Yes. OpenAI asked Boris Dayma and Pedro Cuenca, the creators of DALL·E mini, to change the name of of their app to avoid confusion. It’s now called Craiyon.
Are there any controversies around DALL·E mini?
While DALL·E mini democratizes the technology, it also has fewer guardrails for protecting abuses of it. “DALL·E mini is like, ‘Oh, AI needs to be for everyone and stuff,’ but people don’t understand really the implication of working with AI,” Larios says.
She’s concerned that DALL·E mini is allowing people to play with unfiltered data from the Internet, and brought up the example of a DALL·E mini creation that went viral: “gender reveal 9-11,” which spit out the twin towers with pink and blue smoke, an image that disturbed her.
“The freedom of the unfiltered data and people playing with that is the thing that makes me worried,” she says.
She also pointed to the “bias and limitations” disclosure on DALL-E mini, which reads: “...given the fact that the model was trained on unfiltered data from the Internet, it may generate images that contain stereotypes against minority groups.”
“The other DALL·E is not open to the public.
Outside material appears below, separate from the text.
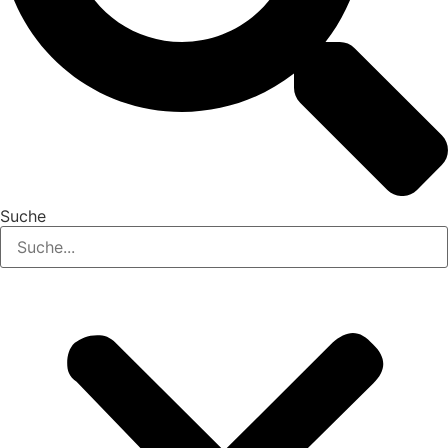
Suche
They see your social media, your LinkedIn. They need to review basically what kind of person you are, so you don’t misuse the model,” Larios says. “So it’s a good thing that there’s limitations. You don’t know how far people can go to have fun or create engagement on social media.”
Is there anything you can’t make?
Yes. The machine asks that you don’t create images with public figures and politicians, and has added certain keywords, such as “shooting” to a block list. The intent is not to deceive, but to play. DALL·E also don’t want people using it for commercial purposes, and ask that you disclose the role of AI in creating the images.
What does this mean for the future of AI art?
The creators of DALL·E are working on DALL·E 2, which is currently in private beta testing. At its most base level, DALL·E 2 has the same function: creating original art from a string of words, but with more advanced capabilities.
According to a blog from OpenAI, DALL·E 2 will also be able to make edits to existing images, adding and removing elements while taking shadows and textures into account, like a very smart Photoshop. You can tell it to replace, for example, a hot dog with a tennis ball. The blog claims it will also be able to generate more realistic and accurate images with 4x greater resolution.